Modeling slow-processing of toxin messenger RNAs in type-I Toxin-Antitoxin systems: post-segregational killing and noise filtering.

In type-I toxin-antitoxin (TA) systems, the action of growth-inhibiting toxin proteins
 is counteracted by the antitoxin small RNAs (sRNAs) that prevent the translation of toxin
 messenger RNAs (mRNAs). When a TA module is encoded on a plasmid, the short lifetime
 of antitoxin sRNA compared to toxin mRNAs mediates post-segregational killing (PSK) that
 contribute the plasmid maintenance, while some of the chromosomal encoded TA loci have been
 reported to contribute to persister formation in response to a specific upstream signal. Some of
 the well studied type-I TA systems such as hok/sok are known to have a rather complex regulatory
 mechanism. Transcribed full-length toxin mRNAs fold such that the ribosome binding site is not
 accessible and hence cannot be translated. The mRNAs are slowly processed by RNases, and the
 truncated mRNAs can be either translated or bound by antitoxin sRNA to be quickly degraded.
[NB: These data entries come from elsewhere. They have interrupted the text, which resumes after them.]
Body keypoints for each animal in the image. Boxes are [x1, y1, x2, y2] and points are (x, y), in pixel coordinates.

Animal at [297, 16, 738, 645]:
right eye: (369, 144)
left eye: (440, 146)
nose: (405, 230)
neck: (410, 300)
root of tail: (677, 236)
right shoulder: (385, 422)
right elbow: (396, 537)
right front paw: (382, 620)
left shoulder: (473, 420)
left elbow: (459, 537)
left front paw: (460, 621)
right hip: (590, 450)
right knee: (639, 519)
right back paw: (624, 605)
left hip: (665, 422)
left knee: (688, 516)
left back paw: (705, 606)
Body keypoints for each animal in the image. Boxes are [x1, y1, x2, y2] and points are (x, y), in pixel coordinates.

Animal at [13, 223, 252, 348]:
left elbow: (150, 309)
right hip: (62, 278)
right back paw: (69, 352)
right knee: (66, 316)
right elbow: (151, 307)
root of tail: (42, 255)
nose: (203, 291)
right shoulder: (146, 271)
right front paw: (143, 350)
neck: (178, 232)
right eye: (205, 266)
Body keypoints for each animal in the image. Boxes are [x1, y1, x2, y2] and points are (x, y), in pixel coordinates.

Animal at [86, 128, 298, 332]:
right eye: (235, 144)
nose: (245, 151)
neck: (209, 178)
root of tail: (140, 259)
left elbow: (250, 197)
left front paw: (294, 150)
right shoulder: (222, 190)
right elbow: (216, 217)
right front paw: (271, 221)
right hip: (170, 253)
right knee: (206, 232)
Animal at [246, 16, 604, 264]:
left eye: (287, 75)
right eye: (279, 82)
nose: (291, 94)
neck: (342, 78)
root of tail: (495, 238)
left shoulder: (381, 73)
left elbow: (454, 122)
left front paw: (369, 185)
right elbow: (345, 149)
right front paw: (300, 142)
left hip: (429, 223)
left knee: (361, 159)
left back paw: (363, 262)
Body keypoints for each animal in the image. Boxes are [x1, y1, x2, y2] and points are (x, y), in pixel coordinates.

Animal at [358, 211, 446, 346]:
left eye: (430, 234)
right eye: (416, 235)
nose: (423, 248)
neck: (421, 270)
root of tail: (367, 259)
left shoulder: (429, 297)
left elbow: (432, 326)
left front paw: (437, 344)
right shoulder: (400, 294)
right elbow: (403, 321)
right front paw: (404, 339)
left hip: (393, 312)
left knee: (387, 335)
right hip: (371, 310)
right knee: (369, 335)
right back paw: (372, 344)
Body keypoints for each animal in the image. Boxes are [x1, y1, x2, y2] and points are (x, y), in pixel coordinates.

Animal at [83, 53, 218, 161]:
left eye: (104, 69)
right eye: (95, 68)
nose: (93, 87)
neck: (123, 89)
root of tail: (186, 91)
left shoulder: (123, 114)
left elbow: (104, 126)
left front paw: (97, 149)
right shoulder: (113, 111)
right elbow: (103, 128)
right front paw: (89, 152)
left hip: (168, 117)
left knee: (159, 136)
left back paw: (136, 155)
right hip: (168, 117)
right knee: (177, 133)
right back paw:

 We analyze the role of this extra processing by a mathematical model. We first consider the PSK
 scenario, and demonstrate that the extra processing compatibly ensures the high toxin expression
 upon complete plasmid loss, without inducing toxin expression upon acquisition of a plasmid or
 decrease of plasmid number to a non-zero number. We further show that the extra processing
 help filtering the transcription noise, avoiding random activation of toxins in transcriptionally
 regulated TA systems as seen in chromosomal ones. The present model highlights impacts of the
 slow processing reaction, offering insights on why the slow processing reactions are commonly
 identified in multiple type-I TA systems.